To assess the impact of disease characteristics on the quality of life (QOL) in children with inflammatory bowel diseases (IBD).
This was a cross-sectional study conducted at the First Department of Pediatrics of the University of Athens at the "Aghia Sophia" Children's Hospital. Children diagnosed with Crohn's disease (CD) or ulcerative colitis (UC), who were followed as outpatients or during a hospitalization, participated, after informed consent was obtained from their legal representative. QOL was assessed by the IMPACT-III questionnaire. Demographic data and disease characteristics were also collected. Statistical analyses included parametric (Student's -test and Pearson's ) and non-parametric (Mann-Whitney test, Fisher's test and Spearman's rho) procedures.

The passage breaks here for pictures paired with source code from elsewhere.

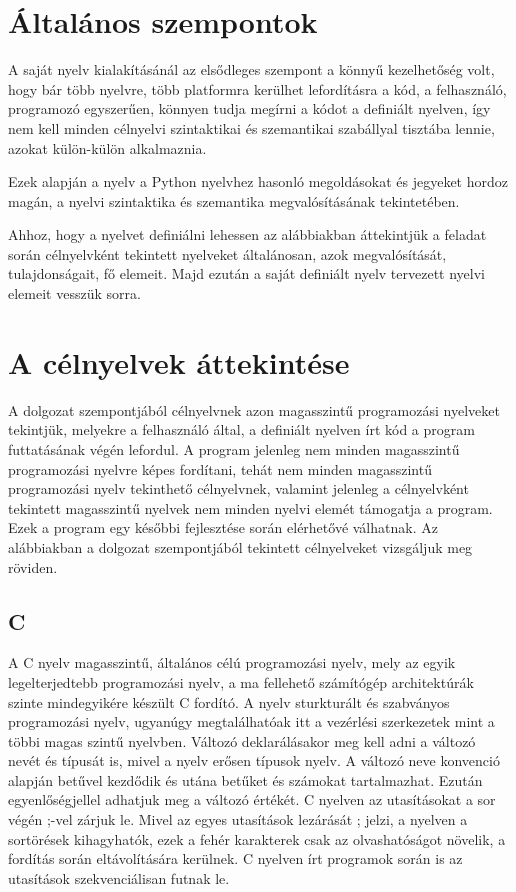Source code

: 
\section{Általános szempontok}

A saját nyelv kialakításánál az elsődleges szempont a könnyű kezelhetőség volt, hogy bár több nyelvre, több platformra kerülhet lefordításra a kód, a felhasználó, programozó egyszerűen, könnyen tudja megírni a kódot a definiált nyelven, így nem kell minden célnyelvi szintaktikai és szemantikai szabállyal tisztába lennie, azokat külön-külön alkalmaznia.

Ezek alapján a nyelv a Python nyelvhez hasonló megoldásokat és jegyeket hordoz magán, a nyelvi szintaktika és szemantika megvalósításának tekintetében.

Ahhoz, hogy a nyelvet definiálni lehessen az alábbiakban áttekintjük a feladat során célnyelvként tekintett nyelveket általánosan, azok megvalósítását, tulajdonságait, fő elemeit. Majd ezután a saját definiált nyelv tervezett nyelvi elemeit vesszük sorra.

\section{A célnyelvek áttekintése}

A dolgozat szempontjából célnyelvnek azon magasszintű programozási nyelveket tekintjük, melyekre a felhasználó által, a definiált nyelven írt kód a program futtatásának végén lefordul. A program jelenleg nem minden magasszintű programozási nyelvre képes fordítani, tehát nem minden magasszintű programozási nyelv tekinthető célnyelvnek, valamint jelenleg a célnyelvként tekintett magasszintű nyelvek nem minden nyelvi elemét támogatja a program. Ezek a program egy későbbi fejlesztése során elérhetővé válhatnak. Az alábbiakban a dolgozat szempontjából tekintett célnyelveket vizsgáljuk meg röviden.

\subsection{C}

A C nyelv magasszintű, általános célú programozási nyelv, mely az egyik legelterjedtebb programozási nyelv, a ma fellehető számítógép architektúrák szinte mindegyikére készült C fordító. A nyelv sturkturált és szabványos programozási nyelv, ugyanúgy megtalálhatóak itt a vezérlési szerkezetek mint a többi magas szintű nyelvben. Változó deklarálásakor meg kell adni a változó nevét és típusát is, mivel a nyelv erősen típusok nyelv. A változó neve konvenció alapján betűvel kezdődik és utána betűket és számokat tartalmazhat. Ezután egyenlőségjellel adhatjuk meg a változó értékét. C nyelven az utasításokat a sor végén ;-vel zárjuk le. Mivel az egyes utasítások lezárását ; jelzi, a nyelven a sortörések kihagyhatók, ezek a fehér karakterek csak az olvashatóságot növelik, a fordítás során eltávolítására kerülnek. C nyelven írt programok során is az utasítások szekvenciálisan futnak le.

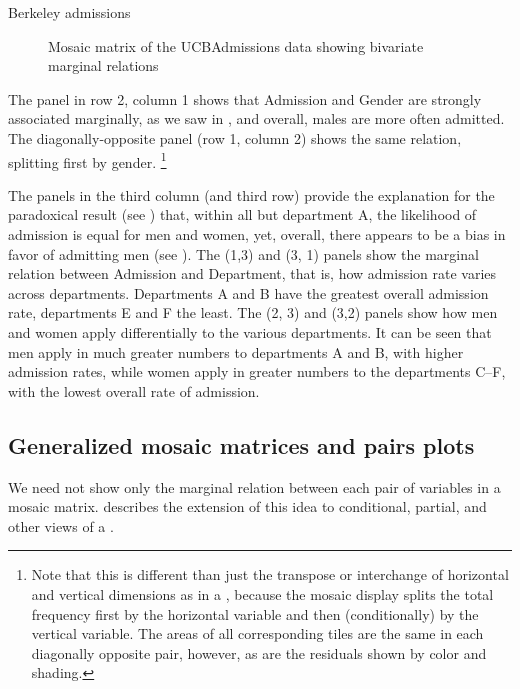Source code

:\documentclass[11pt]{book}
\renewenvironment{knitrout}{\small\renewcommand{\baselinestretch}{.85}}{} %
\begin{document}
\begin{Example}[berkeley4]{Berkeley admissions}
\begin{knitrout}
\begin{figure}[!htb]
\caption[Mosaic matrix of the UCBAdmissions data showing bivariate marginal relations]{Mosaic matrix of the UCBAdmissions data showing bivariate marginal relations\label{fig:berk-pairs1}}
\end{figure}


\end{knitrout}
The panel in row 2, column 1
shows that Admission and Gender are
strongly associated marginally, as we saw in ,
and overall, males are more often admitted.
The diagonally-opposite panel (row 1, column 2) shows the
same relation, splitting first by gender.%
\footnote{Note that this is different than just the transpose or interchange
of horizontal and vertical dimensions as in a \scatmat,
because the mosaic display splits the total frequency first by the horizontal
variable and then (conditionally) by the vertical variable.
The areas of all corresponding tiles are the same in each diagonally
opposite pair, however, as are the
residuals shown by color and shading.}

The panels in the third column (and third row)
provide the explanation for the paradoxical
result (see ) that, within all but department A,
the likelihood of admission is equal for men and women,
yet, overall, there appears to be a bias in favor of admitting men
(see ).
The (1,3) and (3, 1) panels show
the marginal relation between Admission and Department, that is, 
how admission rate varies across departments.
Departments A and B have the greatest
overall admission rate, departments E and F the least.
The (2, 3) and (3,2)
panels show how men and women apply differentially to
the various departments.
It can be seen that
men apply in much greater numbers to
departments A and B, with higher admission rates,
while women apply in greater numbers to
the departments C--F, with the lowest overall rate of admission.

\end{Example}

\subsection{Generalized mosaic matrices and pairs plots}\label{sec:condmat}

We need not show only the marginal relation between
each pair of variables in a mosaic matrix.
\citep{Friendly:99:EMD} describes the extension of this idea
to conditional, partial, and other views of a \ctab.
\end{document}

Ninety-nine patients (UC: 37, 73.0% females, CD: 62, 51.6% females), aged 12.8 ± 2.6 years were included. Overall, as well as, sub-domain scores did not differ between UC and CD (overall score: 73.9 ± 13.3 77.5 ± 11.2, respectively, = 0.16). In the entire sample, total score was related to physician's global assessment (PGA, patients classified as "mild/moderate" active disease had, on average, 14.8 ± 2.7 points lower total scores compared to those "in remission", < 0.001) and age at IMPACT completion (Pearson's = 0.29, = 0.05). Disease activity assessed by the indices Pediatric Ulcerative Colitis activity index, Pediatric Crohn's disease activity index or PGA was significantly associated with all subdomains scores. Presence of extraintestinal manifestations had a negative impact on emotional and social functioning domains.
Disease activity is the main correlate of QOL in children with IBD, underlining the importance of achieving and sustaining clinical remission.
评估疾病特征对炎症性肠病(IBD)患儿生活质量(QOL)的影响。
这是一项在雅典大学“圣索菲亚”儿童医院第一儿科进行的横断面研究。确诊为克罗恩病(CD)或溃疡性结肠炎(UC)的患儿,在其法定代表人获得知情同意后,作为门诊患者或住院期间接受随访并参与研究。生活质量通过IMPACT-III问卷进行评估。还收集了人口统计学数据和疾病特征。统计分析包括参数检验(学生t检验和皮尔逊检验)和非参数检验(曼-惠特尼检验、费舍尔检验和斯皮尔曼秩相关系数检验)。
纳入了99例患者(UC:37例,女性占73.0%;CD:62例,女性占51.6%),年龄为12.8±2.6岁。总体而言,UC和CD之间的总分以及各子域得分没有差异(总分分别为:73.9±13.3和77.5±11.2,P=0.16)。在整个样本中,总分与医生的整体评估(PGA,被分类为“轻度/中度”活动性疾病的患者,其总分平均比“缓解期”患者低14.8±2.7分,P<0.001)以及完成IMPACT评估时的年龄相关(皮尔逊r=0.29,P=0.05)。通过小儿溃疡性结肠炎活动指数、小儿克罗恩病活动指数或PGA评估的疾病活动与所有子域得分显著相关。肠外表现的存在对情绪和社会功能领域有负面影响。
疾病活动是IBD患儿生活质量的主要相关因素,突出了实现并维持临床缓解的重要性。